#### The records
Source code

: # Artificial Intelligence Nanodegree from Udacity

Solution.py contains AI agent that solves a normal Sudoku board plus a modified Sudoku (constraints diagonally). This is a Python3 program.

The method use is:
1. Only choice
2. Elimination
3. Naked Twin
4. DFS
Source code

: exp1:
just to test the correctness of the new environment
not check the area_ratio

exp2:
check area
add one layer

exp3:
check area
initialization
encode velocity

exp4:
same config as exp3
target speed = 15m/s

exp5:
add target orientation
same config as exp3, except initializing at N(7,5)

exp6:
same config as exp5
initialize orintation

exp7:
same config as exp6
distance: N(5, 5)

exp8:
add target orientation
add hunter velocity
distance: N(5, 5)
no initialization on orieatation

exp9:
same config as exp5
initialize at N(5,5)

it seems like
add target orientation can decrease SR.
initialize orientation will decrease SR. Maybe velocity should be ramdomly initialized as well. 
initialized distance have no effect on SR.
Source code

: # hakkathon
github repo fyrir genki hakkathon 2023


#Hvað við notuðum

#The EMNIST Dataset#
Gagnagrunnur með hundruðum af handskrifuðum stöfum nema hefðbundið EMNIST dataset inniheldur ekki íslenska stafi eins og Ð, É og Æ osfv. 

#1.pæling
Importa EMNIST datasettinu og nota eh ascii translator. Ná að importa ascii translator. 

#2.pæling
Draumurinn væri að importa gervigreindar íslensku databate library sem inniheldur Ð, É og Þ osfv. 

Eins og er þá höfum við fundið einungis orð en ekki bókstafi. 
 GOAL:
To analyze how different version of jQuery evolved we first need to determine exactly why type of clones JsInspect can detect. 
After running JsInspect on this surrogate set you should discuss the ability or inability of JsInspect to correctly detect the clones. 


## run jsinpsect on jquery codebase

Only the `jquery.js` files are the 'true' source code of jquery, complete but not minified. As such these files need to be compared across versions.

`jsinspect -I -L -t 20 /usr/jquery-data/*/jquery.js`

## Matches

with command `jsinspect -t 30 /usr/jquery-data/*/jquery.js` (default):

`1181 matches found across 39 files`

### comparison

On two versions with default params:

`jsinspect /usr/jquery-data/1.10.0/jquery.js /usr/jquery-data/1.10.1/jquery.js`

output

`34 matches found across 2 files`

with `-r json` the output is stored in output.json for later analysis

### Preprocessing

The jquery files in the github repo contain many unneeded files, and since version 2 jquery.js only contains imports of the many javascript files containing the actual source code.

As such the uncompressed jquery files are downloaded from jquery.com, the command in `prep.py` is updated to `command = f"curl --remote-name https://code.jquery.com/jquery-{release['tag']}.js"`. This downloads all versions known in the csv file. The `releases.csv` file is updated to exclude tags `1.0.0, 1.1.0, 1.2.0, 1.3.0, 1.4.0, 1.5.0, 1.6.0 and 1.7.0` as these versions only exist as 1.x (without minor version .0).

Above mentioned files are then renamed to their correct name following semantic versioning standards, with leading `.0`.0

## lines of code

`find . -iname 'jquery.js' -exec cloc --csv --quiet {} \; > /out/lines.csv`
########
Reproduce each of the records above word for word, from first to last.

(Result of this task)
Source code

: # Artificial Intelligence Nanodegree from Udacity

Solution.py contains AI agent that solves a normal Sudoku board plus a modified Sudoku (constraints diagonally). This is a Python3 program.

The method use is:
1. Only choice
2. Elimination
3. Naked Twin
4. DFS
Source code

: exp1:
just to test the correctness of the new environment
not check the area_ratio

exp2:
check area
add one layer

exp3:
check area
initialization
encode velocity

exp4:
same config as exp3
target speed = 15m/s

exp5:
add target orientation
same config as exp3, except initializing at N(7,5)

exp6:
same config as exp5
initialize orintation

exp7:
same config as exp6
distance: N(5, 5)

exp8:
add target orientation
add hunter velocity
distance: N(5, 5)
no initialization on orieatation

exp9:
same config as exp5
initialize at N(5,5)

it seems like
add target orientation can decrease SR.
initialize orientation will decrease SR. Maybe velocity should be ramdomly initialized as well. 
initialized distance have no effect on SR.
Source code

: # hakkathon
github repo fyrir genki hakkathon 2023


#Hvað við notuðum

#The EMNIST Dataset#
Gagnagrunnur með hundruðum af handskrifuðum stöfum nema hefðbundið EMNIST dataset inniheldur ekki íslenska stafi eins og Ð, É og Æ osfv. 

#1.pæling
Importa EMNIST datasettinu og nota eh ascii translator. Ná að importa ascii translator. 

#2.pæling
Draumurinn væri að importa gervigreindar íslensku databate library sem inniheldur Ð, É og Þ osfv. 

Eins og er þá höfum við fundið einungis orð en ekki bókstafi. 
 GOAL:
To analyze how different version of jQuery evolved we first need to determine exactly why type of clones JsInspect can detect. 
After running JsInspect on this surrogate set you should discuss the ability or inability of JsInspect to correctly detect the clones. 


## run jsinpsect on jquery codebase

Only the `jquery.js` files are the 'true' source code of jquery, complete but not minified. As such these files need to be compared across versions.

`jsinspect -I -L -t 20 /usr/jquery-data/*/jquery.js`

## Matches

with command `jsinspect -t 30 /usr/jquery-data/*/jquery.js` (default):

`1181 matches found across 39 files`

### comparison

On two versions with default params:

`jsinspect /usr/jquery-data/1.10.0/jquery.js /usr/jquery-data/1.10.1/jquery.js`

output

`34 matches found across 2 files`

with `-r json` the output is stored in output.json for later analysis

### Preprocessing

The jquery files in the github repo contain many unneeded files, and since version 2 jquery.js only contains imports of the many javascript files containing the actual source code.

As such the uncompressed jquery files are downloaded from jquery.com, the command in `prep.py` is updated to `command = f"curl --remote-name https://code.jquery.com/jquery-{release['tag']}.js"`. This downloads all versions known in the csv file. The `releases.csv` file is updated to exclude tags `1.0.0, 1.1.0, 1.2.0, 1.3.0, 1.4.0, 1.5.0, 1.6.0 and 1.7.0` as these versions only exist as 1.x (without minor version .0).

Above mentioned files are then renamed to their correct name following semantic versioning standards, with leading `.0`.0

## lines of code

`find . -iname 'jquery.js' -exec cloc --csv --quiet {} \; > /out/lines.csv`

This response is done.